Friday, January 05, 2007

Role of the Architect


Being in a multi-disciplinary project group invariably calls into question the levels of participation of each team member (who necessarily represent their professional training). The dynamics of the working relationships are interesting to address, with each member bringing the baggage of his field of expertise and putting it on the table.

While the team has just been formed (and thus the specific responsibilities remain vague), I've had the opportunity to interact with a film student, a computer-science major and researchers in mobile sensing technologies. In my five years of architectural education, this is indeed the first time that this has happened. I have never done an architectural design project that involved any contributor other than myself (or other architecture-trained students, for that matter), and this therefore represents a rather new experience. (It also means that the "architect ego quotient" within the group is therefore very low!)

Within the past month, the exposure that I have been given, in terms of contact made with firms and organisations which deal with technology, community, grant-endowment, and so on, is one that is refreshing and highly relevant in the career of an architect. Indeed, the architect (or the architect-to-be, in my case) has to see himself as a cog in a gear, or even a cog in a larger series of gears. This has become especially apparent in the in-group meetings that REMAP has had - the success of the park (from its conceptualisation to eventual realisation) can only be effected through careful participation and employment of relevant talent, skill and technology from every participant.

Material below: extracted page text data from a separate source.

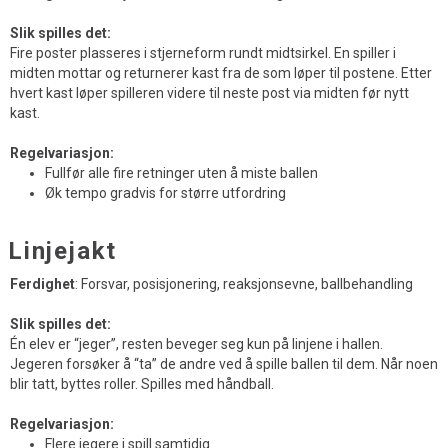
Slik spilles det:
Fire poster plasseres i stjerneform rundt midtsirkel. En spiller i
midten mottar og returnerer kast fra de som løper til postene. Etter
hvert kast løper spilleren videre til neste post via midten før nytt
kast.
Regelvariasjon:
Fullfør alle fire retninger uten å miste ballen
Øk tempo gradvis for større utfordring
Linjejakt
Ferdighet
: Forsvar, posisjonering, reaksjonsevne, ballbehandling
Slik spilles det:
Én elev er “jeger”, resten beveger seg kun på linjene i hallen.
Jegeren forsøker å “ta” de andre ved å spille ballen til dem. Når noen
blir tatt, byttes roller. Spilles med håndball.
Regelvariasjon:
Flere jegere i spill samtidig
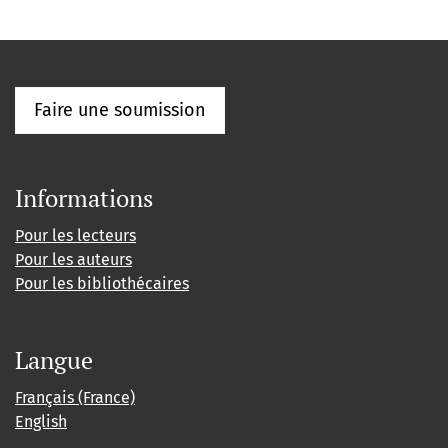
Faire une soumission
Informations
Pour les lecteurs
Pour les auteurs
Pour les bibliothécaires
Langue
Français (France)
English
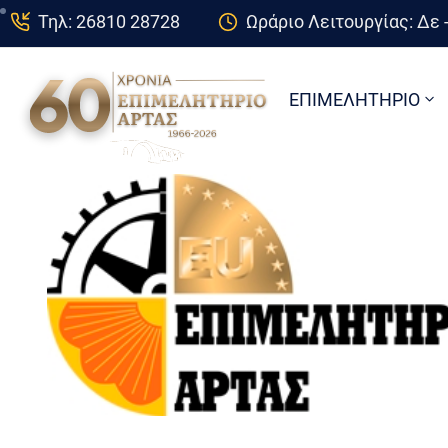
Τηλ: 26810 28728
Ωράριο Λειτουργίας: Δε -
ΕΠΙΜΕΛΗΤΗΡΙΟ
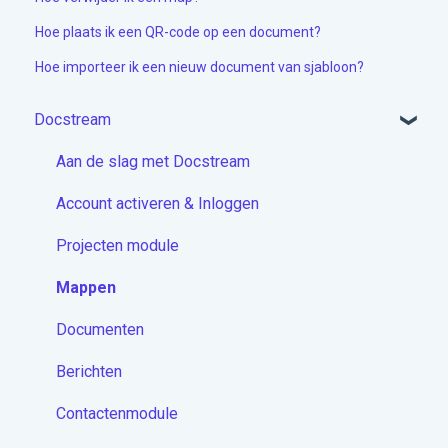
Hoe plaats ik een QR-code op een document?
Hoe importeer ik een nieuw document van sjabloon?
Docstream
Aan de slag met Docstream
Account activeren & Inloggen
Projecten module
Mappen
Documenten
Berichten
Contactenmodule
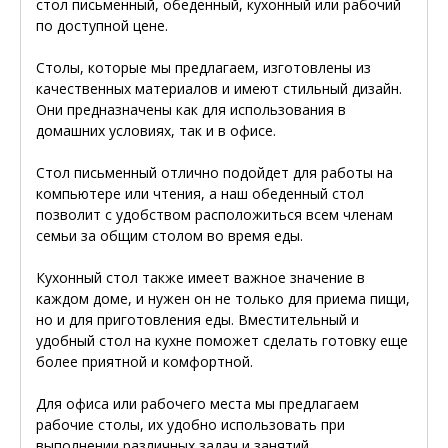
стол письменный, обеденный, кухонный или рабочий
по доступной цене.
Столы, которые мы предлагаем, изготовлены из
качественных материалов и имеют стильный дизайн.
Они предназначены как для использования в
домашних условиях, так и в офисе.
Стол письменный отлично подойдет для работы на
компьютере или чтения, а наш обеденный стол
позволит с удобством расположиться всем членам
семьи за общим столом во время еды.
Кухонный стол также имеет важное значение в
каждом доме, и нужен он не только для приема пищи,
но и для приготовления еды. Вместительный и
удобный стол на кухне поможет сделать готовку еще
более приятной и комфортной.
Для офиса или рабочего места мы предлагаем
рабочие столы, их удобно использовать при
выполнении различных задач и занятий.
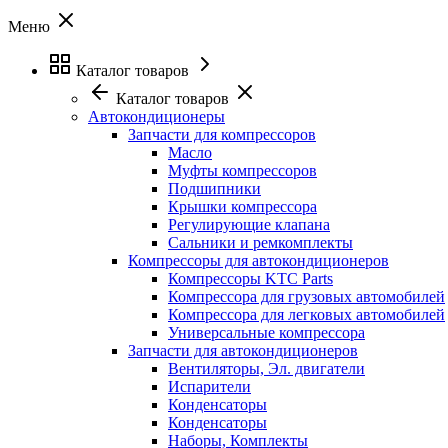
Меню
Каталог товаров
Каталог товаров
Автокондиционеры
Запчасти для компрессоров
Масло
Муфты компрессоров
Подшипники
Крышки компрессора
Регулирующие клапана
Сальники и ремкомплекты
Компрессоры для автокондиционеров
Компрессоры KTC Parts
Компрессора для грузовых автомобилей
Компрессора для легковых автомобилей
Универсальные компрессора
Запчасти для автокондиционеров
Вентиляторы, Эл. двигатели
Испарители
Конденсаторы
Конденсаторы
Наборы, Комплекты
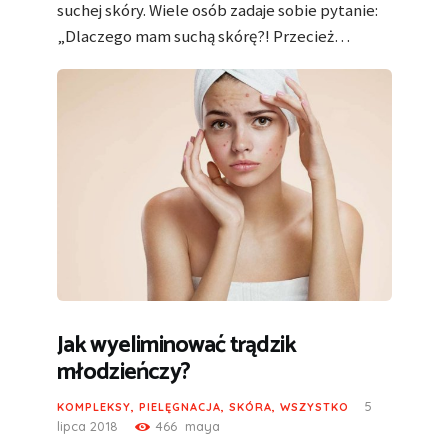
suchej skóry. Wiele osób zadaje sobie pytanie:
„Dlaczego mam suchą skórę?! Przecież…
Jak wyeliminować trądzik
młodzieńczy?
5
KOMPLEKSY
,
PIELĘGNACJA
,
SKÓRA
,
WSZYSTKO
lipca 2018
466
maya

Naturally, there is a flipside to it - the level of architectural and urban discourse within the team remains, for now, low. I foresee having to argue with myself on many design- and architecture-specific decisions for the interactive park. Yet, the views of the team members who are not in the same field might be highly useful. This runs in parallel with my perception of the Remapping LA project as a convergence of a series of bottom-up and participatory actions, needs and wants, rather than a dictatorial 'masterplanner' pre-empting a design which the community may reject.

There is, however, a fine line to draw between prescribing a design and having a community design the interactive park in a completely democratic manner. Indeed, in drawing back to the previous post on the individual and the multitude, the challenge is to design something that caters to all, even if it means having to compromise some interests.

A balance has to be stricken somewhere.

Perhaps, at the very same point that I have to strike a balance between being a 'masterplanner' (at least in the urban / spatial sense) or a mere participant in the Remapping LA team.

Added on 17 Jan:

On another note, after the discussions with REMAP and WDI R&D, it amuses me at how idiosyncratic each individual profession tends to be, and how these idiosyncrasies manifest in the ideas that are laid out on the table. The ideas from the WDI R&D members would almost always involve physical objects - a physical installation, a running cart accompanied by music, or the like. The media artists would shun from anything that would leave a physical imprint on the park; the computer scientists would be more interested in the network topologies that would facilitate content collection/distribution...

All this, naturally, adds to very engaging discussions, and it is indeed interesting to look through the eyes of the various professionals.